Opinion: Florida needs plan to address state’s property insurance crisis
Last month, the Demotech Inc., an Ohio-based financial ratings firm, announced it would downgrade 17 private insurers operating in Florida. The move prompted a sharp response from state leaders, including counterproductive complaints to federal home mortgage agencies about Florida's lone property insurance ratings agency.
In his letter to Fannie Mae, Freddie Mac, and the Federal Housing Finance Agency, Florida Chief Financial Officer Jimmy Patronis, called Demotech, Inc. "a rouge ratings agency," playing "havoc with the financial lives of millions of Floridians." This, from a guy who seems more interested knocking President Biden and the IRS than finding a solution to a crisis that threatens the state's housing market and the larger economy.
The carping against Demotech may have bought the state time. The ratings agency postponed its initially planned downgrades but whining by the state's CFO is no real substitute for a comprehensive policy to keep property insurance viable and affordable.
In 2019, Floridians paid $1,988, the average homeowners insurance premium. Today, it's $4,231, according to an Insurance Information Institute analysis. Property and casualty companies still offering homeowners insurance continue to face the threat of liquidation. As a result, Citizens Property Insurance Corp., the state government-backed insurer of "last resort," is fast becoming the only viable option.
"When the market is healthy, Citizens gets smaller as private companies take advantage of good market conditions," Michael Peltier, a Citizens' spokesman told Post reporter Hannah Morse. "When the market is in challenging times, we grow."
As the state faces the high point of another hurricane season, the stakes couldn't get much higher. Homeowners relying on federally-backed mortgages need high-rated insurers to meet Fannie Mae and Freddie Mac insurance requirements. Lower ratings typically force policyholders to pay more for new coverage, particularly for homeowners whose homes are paid through federally-backed mortgages.
Granted, Gov. DeSantis did call a special session of the Florida Legislature to address the crisis. The result was more money set aside for re-insurance to help struggling insurers, a move that was bolstered this month when the Florida Office of Insurance Regulation announced plans to set up a temporary reinsurance arrangement through Citizens Property Insurance Corp., to fortify insurers during the current storm season.

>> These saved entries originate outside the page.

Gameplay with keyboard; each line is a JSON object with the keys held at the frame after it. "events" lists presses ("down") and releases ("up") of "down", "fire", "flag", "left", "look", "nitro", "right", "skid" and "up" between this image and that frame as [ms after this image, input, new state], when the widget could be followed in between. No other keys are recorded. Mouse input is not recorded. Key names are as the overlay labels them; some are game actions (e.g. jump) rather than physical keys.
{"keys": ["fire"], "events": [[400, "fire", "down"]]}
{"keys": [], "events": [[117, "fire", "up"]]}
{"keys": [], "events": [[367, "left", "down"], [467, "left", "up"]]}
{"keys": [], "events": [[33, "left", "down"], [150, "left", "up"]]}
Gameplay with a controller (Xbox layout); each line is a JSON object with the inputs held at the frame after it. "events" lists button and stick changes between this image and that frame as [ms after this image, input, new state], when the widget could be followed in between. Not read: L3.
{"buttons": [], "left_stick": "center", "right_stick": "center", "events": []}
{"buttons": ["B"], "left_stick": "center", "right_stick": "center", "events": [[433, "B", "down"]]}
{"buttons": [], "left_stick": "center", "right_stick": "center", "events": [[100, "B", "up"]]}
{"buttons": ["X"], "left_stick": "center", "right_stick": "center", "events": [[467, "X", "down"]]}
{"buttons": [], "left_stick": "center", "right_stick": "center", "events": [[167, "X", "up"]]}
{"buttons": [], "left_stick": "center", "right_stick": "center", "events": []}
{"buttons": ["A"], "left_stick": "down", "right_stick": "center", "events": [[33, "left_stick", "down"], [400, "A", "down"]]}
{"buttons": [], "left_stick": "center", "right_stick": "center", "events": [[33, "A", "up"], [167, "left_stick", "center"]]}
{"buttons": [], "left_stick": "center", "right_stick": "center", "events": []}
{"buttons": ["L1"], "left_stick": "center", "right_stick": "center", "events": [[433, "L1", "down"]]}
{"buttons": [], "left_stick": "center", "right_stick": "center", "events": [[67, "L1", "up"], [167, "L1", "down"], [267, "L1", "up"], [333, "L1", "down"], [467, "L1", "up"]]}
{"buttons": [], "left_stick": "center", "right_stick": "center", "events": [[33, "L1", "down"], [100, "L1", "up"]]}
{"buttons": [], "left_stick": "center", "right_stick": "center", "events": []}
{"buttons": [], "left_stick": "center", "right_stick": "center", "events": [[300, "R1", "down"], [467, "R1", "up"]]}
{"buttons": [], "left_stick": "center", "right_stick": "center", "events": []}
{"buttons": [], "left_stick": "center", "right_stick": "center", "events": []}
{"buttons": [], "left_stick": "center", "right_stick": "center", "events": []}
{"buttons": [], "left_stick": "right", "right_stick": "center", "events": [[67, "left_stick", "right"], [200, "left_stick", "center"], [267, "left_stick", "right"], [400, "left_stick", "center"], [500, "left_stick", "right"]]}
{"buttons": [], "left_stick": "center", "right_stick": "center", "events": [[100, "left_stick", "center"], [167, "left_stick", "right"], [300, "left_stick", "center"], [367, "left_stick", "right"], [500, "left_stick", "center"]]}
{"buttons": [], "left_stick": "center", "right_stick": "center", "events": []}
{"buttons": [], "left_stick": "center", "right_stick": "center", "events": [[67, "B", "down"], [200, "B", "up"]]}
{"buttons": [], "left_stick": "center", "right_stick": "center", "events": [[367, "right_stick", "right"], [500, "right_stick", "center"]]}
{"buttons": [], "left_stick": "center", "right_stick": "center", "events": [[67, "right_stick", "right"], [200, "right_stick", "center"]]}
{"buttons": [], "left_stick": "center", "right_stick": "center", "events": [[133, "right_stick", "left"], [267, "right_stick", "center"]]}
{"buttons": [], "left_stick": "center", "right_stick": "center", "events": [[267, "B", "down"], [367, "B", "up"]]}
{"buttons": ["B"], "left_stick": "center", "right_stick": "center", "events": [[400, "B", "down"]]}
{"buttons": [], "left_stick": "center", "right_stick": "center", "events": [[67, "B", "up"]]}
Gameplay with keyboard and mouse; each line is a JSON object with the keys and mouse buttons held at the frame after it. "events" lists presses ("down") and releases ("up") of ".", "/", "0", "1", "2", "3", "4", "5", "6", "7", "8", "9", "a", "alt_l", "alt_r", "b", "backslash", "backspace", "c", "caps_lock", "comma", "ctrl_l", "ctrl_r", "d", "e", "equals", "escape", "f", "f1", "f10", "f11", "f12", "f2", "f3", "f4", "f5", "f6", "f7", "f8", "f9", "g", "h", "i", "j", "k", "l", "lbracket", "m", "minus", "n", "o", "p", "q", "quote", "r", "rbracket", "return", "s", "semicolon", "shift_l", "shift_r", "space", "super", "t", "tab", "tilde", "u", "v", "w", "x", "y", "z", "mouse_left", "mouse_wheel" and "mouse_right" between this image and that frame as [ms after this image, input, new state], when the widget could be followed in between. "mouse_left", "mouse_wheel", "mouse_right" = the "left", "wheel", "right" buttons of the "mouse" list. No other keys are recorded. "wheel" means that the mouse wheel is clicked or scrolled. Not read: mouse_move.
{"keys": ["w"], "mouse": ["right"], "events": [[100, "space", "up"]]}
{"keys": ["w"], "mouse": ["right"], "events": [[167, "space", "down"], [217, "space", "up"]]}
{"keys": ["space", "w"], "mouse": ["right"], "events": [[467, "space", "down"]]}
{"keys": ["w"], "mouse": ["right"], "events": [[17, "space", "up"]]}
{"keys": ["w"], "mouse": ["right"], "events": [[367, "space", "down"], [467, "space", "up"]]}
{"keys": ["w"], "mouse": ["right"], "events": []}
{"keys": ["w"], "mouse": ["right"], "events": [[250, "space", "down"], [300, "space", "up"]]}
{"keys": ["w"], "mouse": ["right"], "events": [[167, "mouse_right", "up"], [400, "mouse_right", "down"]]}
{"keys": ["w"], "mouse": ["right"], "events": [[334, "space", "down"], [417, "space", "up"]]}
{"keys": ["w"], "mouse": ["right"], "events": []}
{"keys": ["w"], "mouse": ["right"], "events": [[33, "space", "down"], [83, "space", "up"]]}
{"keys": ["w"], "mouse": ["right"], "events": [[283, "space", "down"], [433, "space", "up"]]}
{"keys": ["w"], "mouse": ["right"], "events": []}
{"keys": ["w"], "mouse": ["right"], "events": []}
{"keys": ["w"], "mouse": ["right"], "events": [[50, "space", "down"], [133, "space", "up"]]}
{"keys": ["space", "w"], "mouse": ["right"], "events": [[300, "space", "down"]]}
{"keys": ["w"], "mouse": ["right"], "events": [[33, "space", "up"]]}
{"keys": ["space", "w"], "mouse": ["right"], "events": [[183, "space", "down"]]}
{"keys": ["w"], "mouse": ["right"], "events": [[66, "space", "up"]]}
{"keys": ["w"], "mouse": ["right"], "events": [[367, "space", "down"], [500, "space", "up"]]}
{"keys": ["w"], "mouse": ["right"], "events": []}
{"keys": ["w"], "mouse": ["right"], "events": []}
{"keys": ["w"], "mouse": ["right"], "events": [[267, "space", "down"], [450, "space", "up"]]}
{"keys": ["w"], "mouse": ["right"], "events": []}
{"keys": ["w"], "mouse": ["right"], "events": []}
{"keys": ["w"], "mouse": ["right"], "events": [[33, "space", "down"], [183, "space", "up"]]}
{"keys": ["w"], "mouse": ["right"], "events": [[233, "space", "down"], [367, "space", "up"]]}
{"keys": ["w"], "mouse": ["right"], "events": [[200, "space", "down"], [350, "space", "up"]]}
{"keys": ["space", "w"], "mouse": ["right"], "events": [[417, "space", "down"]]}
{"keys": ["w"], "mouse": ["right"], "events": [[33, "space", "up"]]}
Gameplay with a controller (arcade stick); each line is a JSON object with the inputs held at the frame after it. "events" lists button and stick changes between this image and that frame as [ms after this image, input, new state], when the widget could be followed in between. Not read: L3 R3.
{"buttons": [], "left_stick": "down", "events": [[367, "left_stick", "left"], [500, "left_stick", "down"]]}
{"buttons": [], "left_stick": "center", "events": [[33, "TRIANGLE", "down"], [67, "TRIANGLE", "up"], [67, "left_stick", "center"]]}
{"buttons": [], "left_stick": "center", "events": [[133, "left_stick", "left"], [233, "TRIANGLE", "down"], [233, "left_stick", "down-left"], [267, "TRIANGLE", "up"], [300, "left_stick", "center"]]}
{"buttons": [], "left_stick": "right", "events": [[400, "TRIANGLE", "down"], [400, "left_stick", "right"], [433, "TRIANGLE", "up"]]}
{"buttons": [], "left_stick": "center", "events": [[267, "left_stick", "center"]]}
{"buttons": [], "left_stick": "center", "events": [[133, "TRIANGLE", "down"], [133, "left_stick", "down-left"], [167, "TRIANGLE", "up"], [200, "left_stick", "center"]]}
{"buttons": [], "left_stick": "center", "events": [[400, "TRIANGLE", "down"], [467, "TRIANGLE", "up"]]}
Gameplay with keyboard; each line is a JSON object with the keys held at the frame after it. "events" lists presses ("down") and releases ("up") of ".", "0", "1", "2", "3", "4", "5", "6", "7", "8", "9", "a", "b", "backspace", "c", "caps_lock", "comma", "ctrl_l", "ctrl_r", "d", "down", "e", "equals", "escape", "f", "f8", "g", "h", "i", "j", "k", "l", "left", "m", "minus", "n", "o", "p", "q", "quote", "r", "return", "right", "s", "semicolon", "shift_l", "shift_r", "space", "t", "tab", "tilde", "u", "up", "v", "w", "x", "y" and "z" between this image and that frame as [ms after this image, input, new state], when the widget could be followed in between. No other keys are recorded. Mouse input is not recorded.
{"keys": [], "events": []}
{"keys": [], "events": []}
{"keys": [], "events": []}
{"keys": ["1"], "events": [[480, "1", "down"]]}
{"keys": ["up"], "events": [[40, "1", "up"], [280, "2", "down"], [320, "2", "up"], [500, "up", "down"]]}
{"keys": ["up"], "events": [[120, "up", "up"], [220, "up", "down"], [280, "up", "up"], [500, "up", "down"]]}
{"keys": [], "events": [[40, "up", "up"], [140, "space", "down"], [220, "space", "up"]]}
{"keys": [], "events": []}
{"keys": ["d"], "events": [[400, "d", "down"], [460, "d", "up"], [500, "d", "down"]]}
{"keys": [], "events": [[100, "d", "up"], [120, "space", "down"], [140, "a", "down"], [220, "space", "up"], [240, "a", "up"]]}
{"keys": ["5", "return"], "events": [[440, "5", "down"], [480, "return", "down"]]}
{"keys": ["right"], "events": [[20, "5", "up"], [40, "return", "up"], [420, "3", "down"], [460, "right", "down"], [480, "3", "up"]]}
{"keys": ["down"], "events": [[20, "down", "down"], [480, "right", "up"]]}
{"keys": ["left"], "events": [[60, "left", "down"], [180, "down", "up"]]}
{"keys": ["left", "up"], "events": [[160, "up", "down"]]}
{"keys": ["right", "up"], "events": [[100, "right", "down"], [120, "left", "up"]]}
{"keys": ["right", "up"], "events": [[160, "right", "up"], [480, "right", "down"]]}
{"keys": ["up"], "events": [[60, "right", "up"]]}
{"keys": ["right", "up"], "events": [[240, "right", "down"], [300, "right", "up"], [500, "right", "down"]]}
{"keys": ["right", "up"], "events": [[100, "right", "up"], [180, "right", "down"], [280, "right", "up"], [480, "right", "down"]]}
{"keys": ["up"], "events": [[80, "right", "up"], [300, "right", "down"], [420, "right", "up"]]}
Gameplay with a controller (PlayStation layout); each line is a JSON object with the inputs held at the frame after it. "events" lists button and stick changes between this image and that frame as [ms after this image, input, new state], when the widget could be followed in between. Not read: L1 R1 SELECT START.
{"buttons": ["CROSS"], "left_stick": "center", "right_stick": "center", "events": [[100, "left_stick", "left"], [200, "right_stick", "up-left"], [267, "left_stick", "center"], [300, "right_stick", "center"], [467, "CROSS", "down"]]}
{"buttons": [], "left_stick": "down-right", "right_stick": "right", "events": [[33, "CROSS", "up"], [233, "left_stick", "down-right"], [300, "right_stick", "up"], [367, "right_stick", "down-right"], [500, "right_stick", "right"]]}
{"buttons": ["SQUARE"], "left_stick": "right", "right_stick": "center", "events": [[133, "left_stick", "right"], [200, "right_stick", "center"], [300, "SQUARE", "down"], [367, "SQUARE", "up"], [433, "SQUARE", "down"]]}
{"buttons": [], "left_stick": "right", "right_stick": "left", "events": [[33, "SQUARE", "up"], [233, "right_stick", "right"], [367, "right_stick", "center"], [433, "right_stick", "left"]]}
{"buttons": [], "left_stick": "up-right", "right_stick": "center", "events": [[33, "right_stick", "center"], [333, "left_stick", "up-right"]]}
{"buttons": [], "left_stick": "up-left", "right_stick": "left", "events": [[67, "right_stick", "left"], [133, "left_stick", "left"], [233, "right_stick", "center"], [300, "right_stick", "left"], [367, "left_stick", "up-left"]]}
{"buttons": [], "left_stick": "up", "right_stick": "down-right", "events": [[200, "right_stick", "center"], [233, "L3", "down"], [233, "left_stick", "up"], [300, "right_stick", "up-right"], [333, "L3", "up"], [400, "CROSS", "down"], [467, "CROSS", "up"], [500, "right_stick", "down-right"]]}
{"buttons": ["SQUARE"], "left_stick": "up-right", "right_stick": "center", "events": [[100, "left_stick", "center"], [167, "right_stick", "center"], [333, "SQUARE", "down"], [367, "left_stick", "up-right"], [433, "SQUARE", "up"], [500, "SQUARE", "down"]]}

The arrangement meets an "exception" that allows struggling insurers to obtain reinsurance, money that would allow them to provide coverage and meet the requirements on federally-backed mortgages. Unfortunately, the exceptions won't help much if Demotech is forced to make more downgrades or leaves Florida altogether.
Worse, the state's efforts to address the crisis haven't mollified the insurance industry, which still views climate change and ongoing litigation as factors that make Florida a risky place to do business. The special session that produced bills that favored the insurance industry over consumers was met with a collective "meh" by the industry.
It's not like the state hasn't seen this coming. The big insurance firms that offer bundled home and auto insurance policies in other states abandoned Florida years ago, leaving homeowners here with smaller firms that may be willing to take the risk but need more help in obtaining reinsurance from the state of Florida to do so.
"I truly think the only way to address property insurance is with national catastrophe insurance similar to what the federal government did with flood," State Sen. Lori Berman, D-Delray Beach told the Post Editorial Board. "I hope the reinsurance Band-Aid works but I'm not convinced."
Whether the solution is market-driven or government-run remains to be seen. But so far the only plan seems to be to hope we don't get a hurricane.
If state leaders, like Patronis, are serious about addressing property insurance, they'd better take a more pro-active approach with the industry and appropriate federal agencies. It's clear that simply reacting to events isn't working. Whining about the last standing rating agency won't help, either.